There is no particular drug against the Epstein-Barr virus. Therefore, only the symptoms of the disease can be treated. These include, in particular, the fever and the pain. In addition to remedies for treating sore throats and coughs, such as tablets or throat sprays, antipyretic and pain-relieving drugs, such as ibuprofen, help against the main symptoms. Since the liver breaks down paracetamol, it should not be taken if you have glandular fever to be on the safe side.

In about ten per cent of those affected, there is also bacterial inflammation of the tonsils, which is treated with antibiotics . Doctors will avoid penicillins, as they can lead to skin rashes, especially in mononucleosis.

If complications occur, they must also be treated symptomatically; a ruptured spleen requires emergency surgery.


What can I do on my own?

In the case of an acute infection with the Epstein-Barr virus, it is essential to drink enough fluids, especially if you have a fever. Since the sore throat can make swallowing difficult, herbal teas (e.g. sage, chamomile, thyme ) are particularly recommended for glandular fever.
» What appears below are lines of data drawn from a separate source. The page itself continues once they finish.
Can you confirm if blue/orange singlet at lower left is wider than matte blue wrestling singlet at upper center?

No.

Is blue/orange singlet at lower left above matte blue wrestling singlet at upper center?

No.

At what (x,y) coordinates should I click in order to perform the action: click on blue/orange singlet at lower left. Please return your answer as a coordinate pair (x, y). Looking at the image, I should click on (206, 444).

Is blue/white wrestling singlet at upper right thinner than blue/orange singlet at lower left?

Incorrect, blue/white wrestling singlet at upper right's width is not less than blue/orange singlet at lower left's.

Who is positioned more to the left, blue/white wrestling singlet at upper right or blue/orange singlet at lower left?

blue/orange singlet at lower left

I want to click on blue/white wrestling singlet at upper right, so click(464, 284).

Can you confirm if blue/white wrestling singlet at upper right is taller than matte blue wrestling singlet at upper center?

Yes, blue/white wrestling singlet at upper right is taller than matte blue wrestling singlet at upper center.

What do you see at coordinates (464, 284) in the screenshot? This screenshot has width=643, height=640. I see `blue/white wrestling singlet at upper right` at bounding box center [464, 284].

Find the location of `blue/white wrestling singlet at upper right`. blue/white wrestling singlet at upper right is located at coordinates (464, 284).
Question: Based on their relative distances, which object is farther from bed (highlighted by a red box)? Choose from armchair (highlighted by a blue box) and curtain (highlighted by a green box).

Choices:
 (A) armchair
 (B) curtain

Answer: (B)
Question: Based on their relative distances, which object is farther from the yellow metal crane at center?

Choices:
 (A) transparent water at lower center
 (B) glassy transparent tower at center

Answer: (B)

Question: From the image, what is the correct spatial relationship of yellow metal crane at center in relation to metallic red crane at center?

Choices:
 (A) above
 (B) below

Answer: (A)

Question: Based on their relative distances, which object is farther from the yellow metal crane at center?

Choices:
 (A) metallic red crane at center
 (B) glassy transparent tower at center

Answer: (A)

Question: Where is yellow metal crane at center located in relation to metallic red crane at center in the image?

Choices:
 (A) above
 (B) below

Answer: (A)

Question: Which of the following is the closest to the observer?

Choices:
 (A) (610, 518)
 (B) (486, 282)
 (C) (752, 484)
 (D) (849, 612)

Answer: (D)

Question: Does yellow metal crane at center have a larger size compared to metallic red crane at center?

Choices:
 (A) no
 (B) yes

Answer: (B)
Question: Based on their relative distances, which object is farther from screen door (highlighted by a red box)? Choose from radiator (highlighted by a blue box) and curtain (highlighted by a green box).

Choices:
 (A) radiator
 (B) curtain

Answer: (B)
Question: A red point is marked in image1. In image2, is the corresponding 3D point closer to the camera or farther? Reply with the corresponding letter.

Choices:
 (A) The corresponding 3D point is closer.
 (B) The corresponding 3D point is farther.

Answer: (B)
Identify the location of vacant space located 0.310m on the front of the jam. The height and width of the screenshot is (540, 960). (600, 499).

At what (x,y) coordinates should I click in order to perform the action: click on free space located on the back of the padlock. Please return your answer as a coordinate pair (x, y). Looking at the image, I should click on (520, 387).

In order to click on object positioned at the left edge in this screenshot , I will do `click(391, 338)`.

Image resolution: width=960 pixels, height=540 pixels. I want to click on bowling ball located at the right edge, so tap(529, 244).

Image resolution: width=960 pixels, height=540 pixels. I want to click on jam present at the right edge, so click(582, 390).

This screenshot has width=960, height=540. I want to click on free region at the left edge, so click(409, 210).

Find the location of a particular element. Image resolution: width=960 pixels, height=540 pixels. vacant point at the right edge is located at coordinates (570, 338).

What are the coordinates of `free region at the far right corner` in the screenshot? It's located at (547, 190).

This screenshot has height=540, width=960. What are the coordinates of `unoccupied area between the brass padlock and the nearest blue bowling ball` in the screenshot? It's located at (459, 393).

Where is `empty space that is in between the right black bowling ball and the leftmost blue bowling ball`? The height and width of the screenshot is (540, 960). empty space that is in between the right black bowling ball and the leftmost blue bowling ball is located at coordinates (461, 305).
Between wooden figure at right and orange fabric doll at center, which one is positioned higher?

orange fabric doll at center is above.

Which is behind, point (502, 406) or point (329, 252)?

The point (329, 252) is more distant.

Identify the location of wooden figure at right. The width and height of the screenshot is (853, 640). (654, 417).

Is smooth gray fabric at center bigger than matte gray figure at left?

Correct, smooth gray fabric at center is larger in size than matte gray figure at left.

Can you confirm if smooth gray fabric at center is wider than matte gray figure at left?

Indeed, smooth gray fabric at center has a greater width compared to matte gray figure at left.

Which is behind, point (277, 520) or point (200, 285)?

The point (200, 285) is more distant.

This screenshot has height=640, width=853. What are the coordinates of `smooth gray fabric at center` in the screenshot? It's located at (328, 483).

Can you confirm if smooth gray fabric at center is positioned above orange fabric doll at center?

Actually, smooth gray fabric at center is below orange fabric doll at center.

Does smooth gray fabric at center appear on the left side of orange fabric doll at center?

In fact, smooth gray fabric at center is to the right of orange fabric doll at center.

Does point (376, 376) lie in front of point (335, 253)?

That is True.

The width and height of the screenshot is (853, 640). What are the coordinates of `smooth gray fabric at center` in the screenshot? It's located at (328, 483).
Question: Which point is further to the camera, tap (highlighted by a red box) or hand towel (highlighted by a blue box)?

These not only balance the fluid balance but also inhibit inflammation.

The sore throat can also be relieved with warm neck wraps and mouthwashes (e.g., sage or thyme). Ready-made preparations with nasturtium and horseradish are available in pharmacies.

The most important thing is physical rest, especially in the first few weeks of the illness. Full resilience is often only restored after several months. If the spleen is swollen, physical work or sports can already lead to a rupture of the spleen.

How can you prevent infection?

Since the virus is widespread, it is difficult to protect yourself from infection. The only way is to avoid close physical and especially salivary contact with the sick. However, the sick person does not have to be isolated.

A vaccine is currently being developed to protect against an outbreak of glandular fever with the help of replica virus particles. This could prevent the immune system from overreacting to the pathogen. Researchers suspect that this overreaction is one of the possible reasons for the later development of cancer and multiple sclerosis.